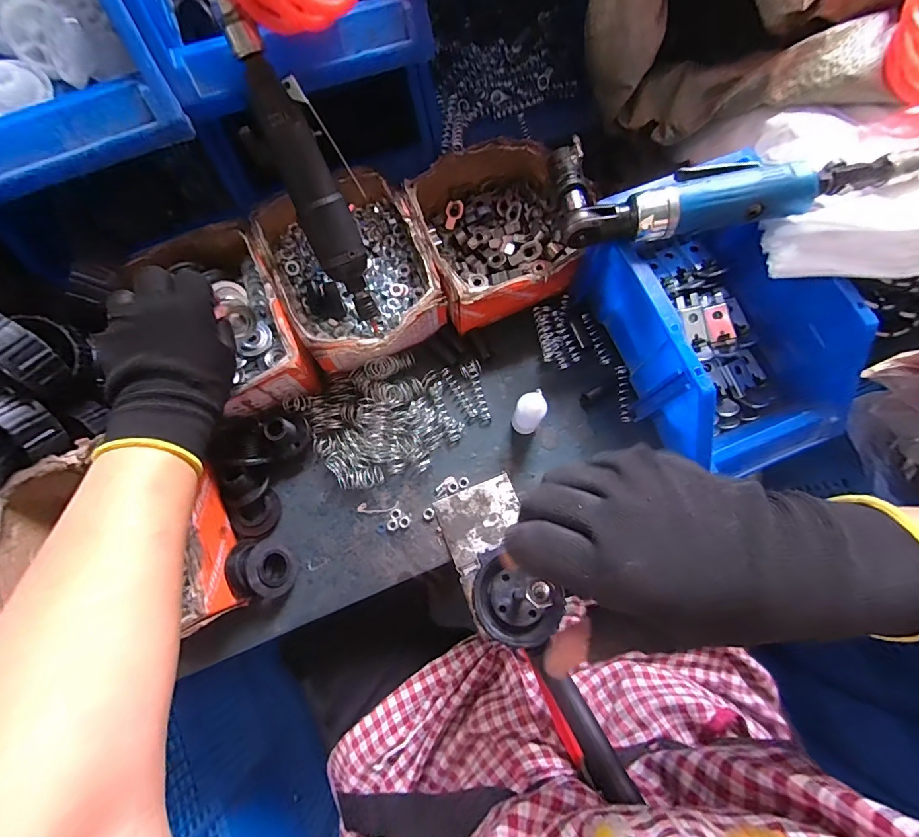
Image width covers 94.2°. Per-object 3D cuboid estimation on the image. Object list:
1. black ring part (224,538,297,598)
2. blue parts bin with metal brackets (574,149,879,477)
[{"bbox_3d":[-0.165,0.125,0.358,0.020,0.051,0.051,-27,75,21],"label":"black ring part"},{"bbox_3d":[0.219,-0.071,0.370,0.145,0.104,0.229,-25,76,-7],"label":"blue parts bin with metal brackets"}]

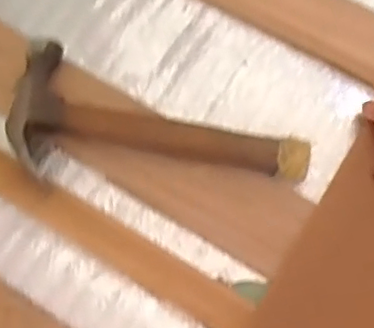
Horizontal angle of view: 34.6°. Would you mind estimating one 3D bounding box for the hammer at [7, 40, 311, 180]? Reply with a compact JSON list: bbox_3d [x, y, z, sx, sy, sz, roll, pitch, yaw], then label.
[{"bbox_3d":[-0.025,-0.044,0.564,0.271,0.041,0.122,4,68,3],"label":"hammer"}]

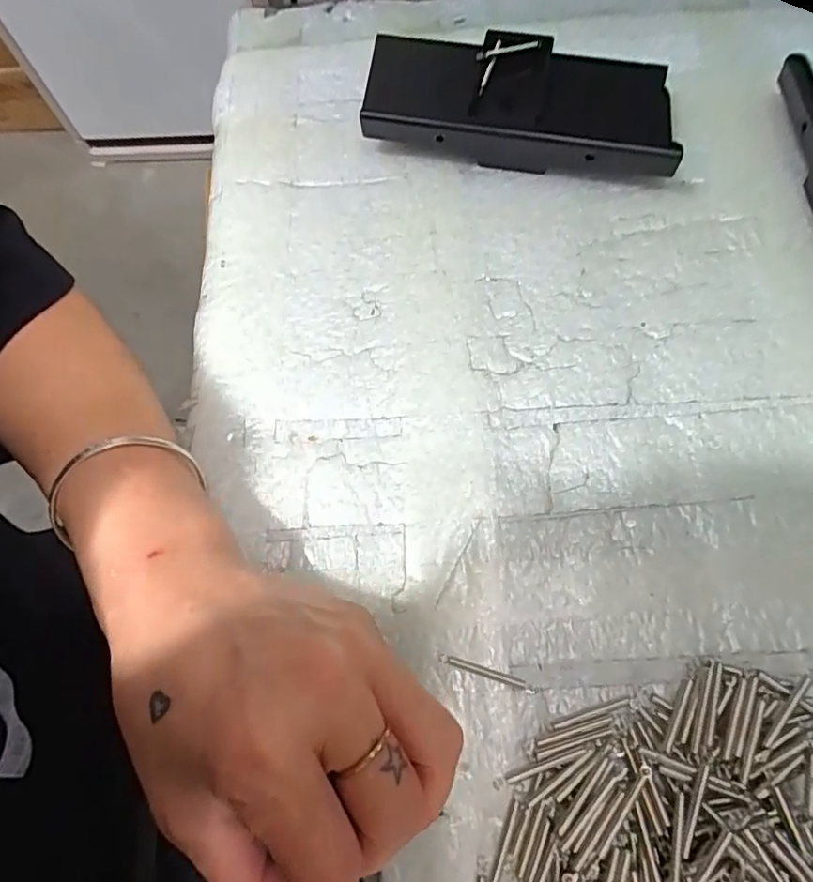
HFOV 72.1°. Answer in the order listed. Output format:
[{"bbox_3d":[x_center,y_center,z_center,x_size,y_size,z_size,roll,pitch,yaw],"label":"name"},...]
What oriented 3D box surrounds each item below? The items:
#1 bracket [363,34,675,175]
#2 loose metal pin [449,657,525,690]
[{"bbox_3d":[0.061,-0.194,0.316,0.172,0.029,0.082,11,70,6],"label":"bracket"},{"bbox_3d":[0.032,0.092,0.221,0.031,0.004,0.004,16,71,8],"label":"loose metal pin"}]

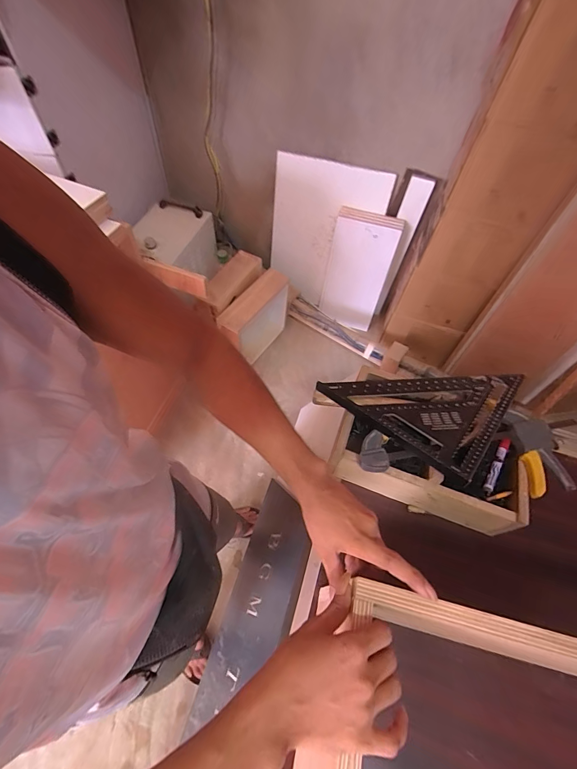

▶ **Work required**
Reproduce the data in full. Do not carry over any picture.

▶ **Response to this task**
Image width covers 94.2°. Per-object 3D cuboid estimation on the image. Object list:
1. black ring part (224,538,297,598)
2. blue parts bin with metal brackets (574,149,879,477)
[{"bbox_3d":[-0.165,0.125,0.358,0.020,0.051,0.051,-27,75,21],"label":"black ring part"},{"bbox_3d":[0.219,-0.071,0.370,0.145,0.104,0.229,-25,76,-7],"label":"blue parts bin with metal brackets"}]

Horizontal angle of view: 34.6°. Would you mind estimating one 3D bounding box for the hammer at [7, 40, 311, 180]? Reply with a compact JSON list: bbox_3d [x, y, z, sx, sy, sz, roll, pitch, yaw], then label.
[{"bbox_3d":[-0.025,-0.044,0.564,0.271,0.041,0.122,4,68,3],"label":"hammer"}]

HFOV 72.1°. Answer in the order listed. Output format:
[{"bbox_3d":[x_center,y_center,z_center,x_size,y_size,z_size,roll,pitch,yaw],"label":"name"},...]
What oriented 3D box surrounds each item below? The items:
#1 bracket [363,34,675,175]
#2 loose metal pin [449,657,525,690]
[{"bbox_3d":[0.061,-0.194,0.316,0.172,0.029,0.082,11,70,6],"label":"bracket"},{"bbox_3d":[0.032,0.092,0.221,0.031,0.004,0.004,16,71,8],"label":"loose metal pin"}]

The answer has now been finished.